The most commonly employed separators have a cellulosic structure in the form of cellophane (regenerated cellulose by the Xanthate process) or fibrous sausage casing (prepared from cotton linters). These separators are catonic-diffusion controlled semipermeable membranes; i.e., during the charge and discharge processes they favor the diffusion of hydrated potassium ions.
Tests show that shorting by zinc penetration through diffusion-type separators usually results in partial shorts; zincate ions have difficulty in diffusing through the highly tortuous interstices of these separators. Zinc dendrites that reach the nickel sinter of the nickel cathode electrode are apparently dissolved by the vigorous local action between zinc and the nickel sinter at a rate equal to or greater than the regrowth of new zinc dendrites into the nickel cathode compartment. The net result is a minute reduction in potential between the zinc anode and nickel cathode.
A serious disadvantage of solely using several layers in the diffusion-type separator is that they usually cause the formation of large concentration gradients, particularly when employed as several layers. Large concentration gradients produce electro-osmotic pumping effects which promote washing and shape change of the zinc anodes with the resulting loss of capacity by the cell.

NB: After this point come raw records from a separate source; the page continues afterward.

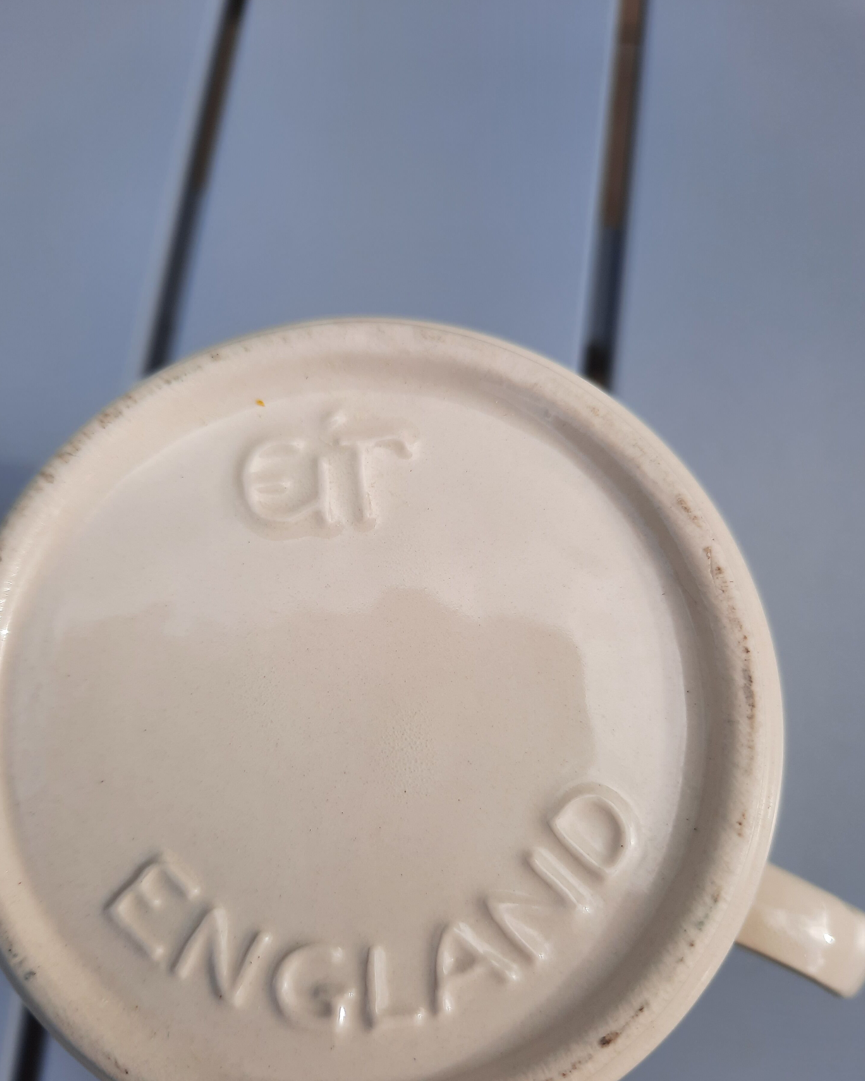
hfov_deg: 53.2
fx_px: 864
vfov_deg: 64.0
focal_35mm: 27
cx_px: 418
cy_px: 589
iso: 32
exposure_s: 1/448
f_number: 2
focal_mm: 4.6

On the other hand, mass transport-type membranes minimize the formation of large concentration gradients. Unfortunately, in the case of these mass-transport separators, zincate ion mobility is not impeded, and zinc dendrites are generated in the open micropores. These zinc dendrites then reach the nickel cathodes as a front within a relatively short time. The resulting short is massive between the zinc anode and the nickel cathode.